§ Source excerpt
[start]

Ok go to the store and get rat/mice poison. They eat it and it makes them thirsty so they go outside for a drink and die out there. I think finding a live mouse stuck on a glue pad would be worse than finding one live in the house!! lol
Actually this time of year they dont usually live indoors. It will be the fall when it gets cold that you may find them again... so put the bait out now!!! Be prepared in advance!=]
get some little poison bags and set them out too.. just in case.
I figured you'd have a bit of expertise Didn't you deal with a squirrel not so long ago?
Murf - Nope. I'm pretty sure I was watching one of my DVD's of The Office. I don't think I've seen Something's Gotta Give.
Xinh - Well, I'm glad you got some enjoyment out of my cheese supply, or lack thereof.
Shelby - Mouse Scare-Awayer-Thingie. I really like that name for it :)
Fledgling Poet - Thanks. And like I said, perhaps it did work, just not in the way I had originally anticipated :)
We had mice until recently. I tried every humane way I could think of to drive them out but they just weren't having it. Once they'd found a way into the kitchen cupboards, my sympathy for them was gone and I kept feeling personally offended that they seemed to think it was OK to ruin every item of food we had (rational thought, I know)!

[end]

§ Challenge
Decide whether each statement below agrees with the comment thread about mice, answering yes or no and quoting the deciding words of the text. 1. One commenter says mice usually do not live indoors at this time of year. 2. One commenter says the poison makes mice hungry. 3. The reply to Murf says the writer has seen Something's Gotta Give.

§ Dataset content
[start]

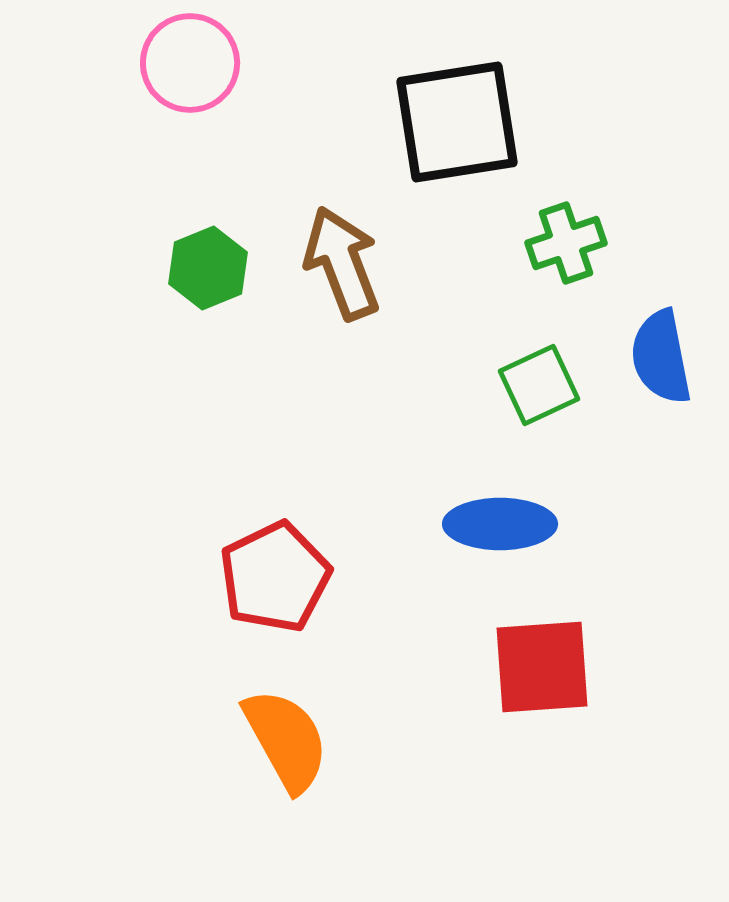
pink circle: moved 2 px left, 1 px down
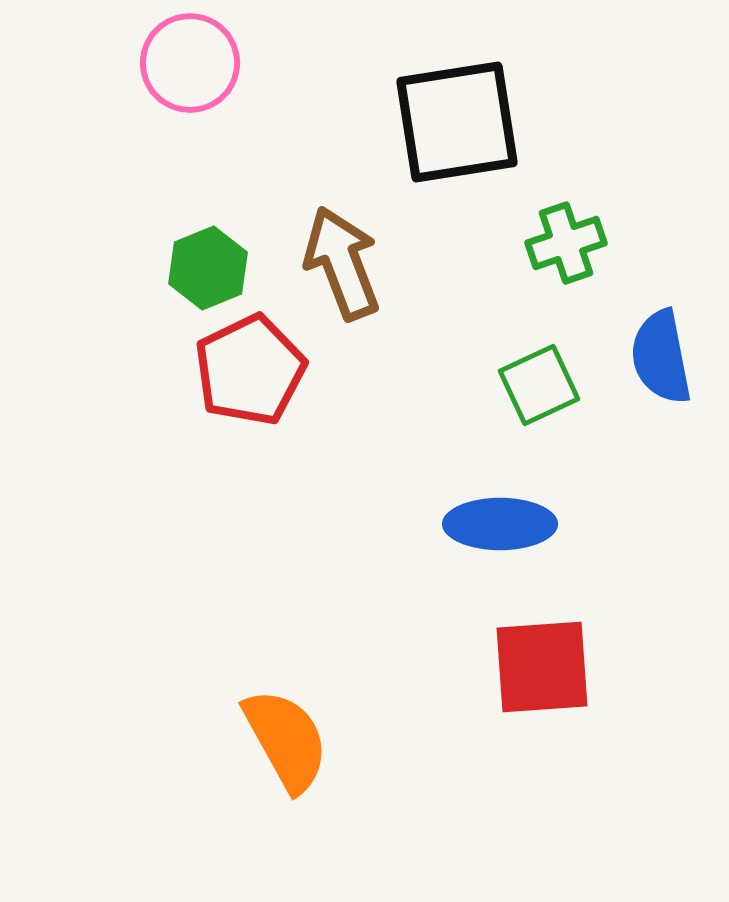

[end]

§ Reply
1. Yes: "Actually this time of year they dont usually live indoors."
2. No: "it makes them thirsty"
3. No: "I don't think I've seen Something's Gotta Give."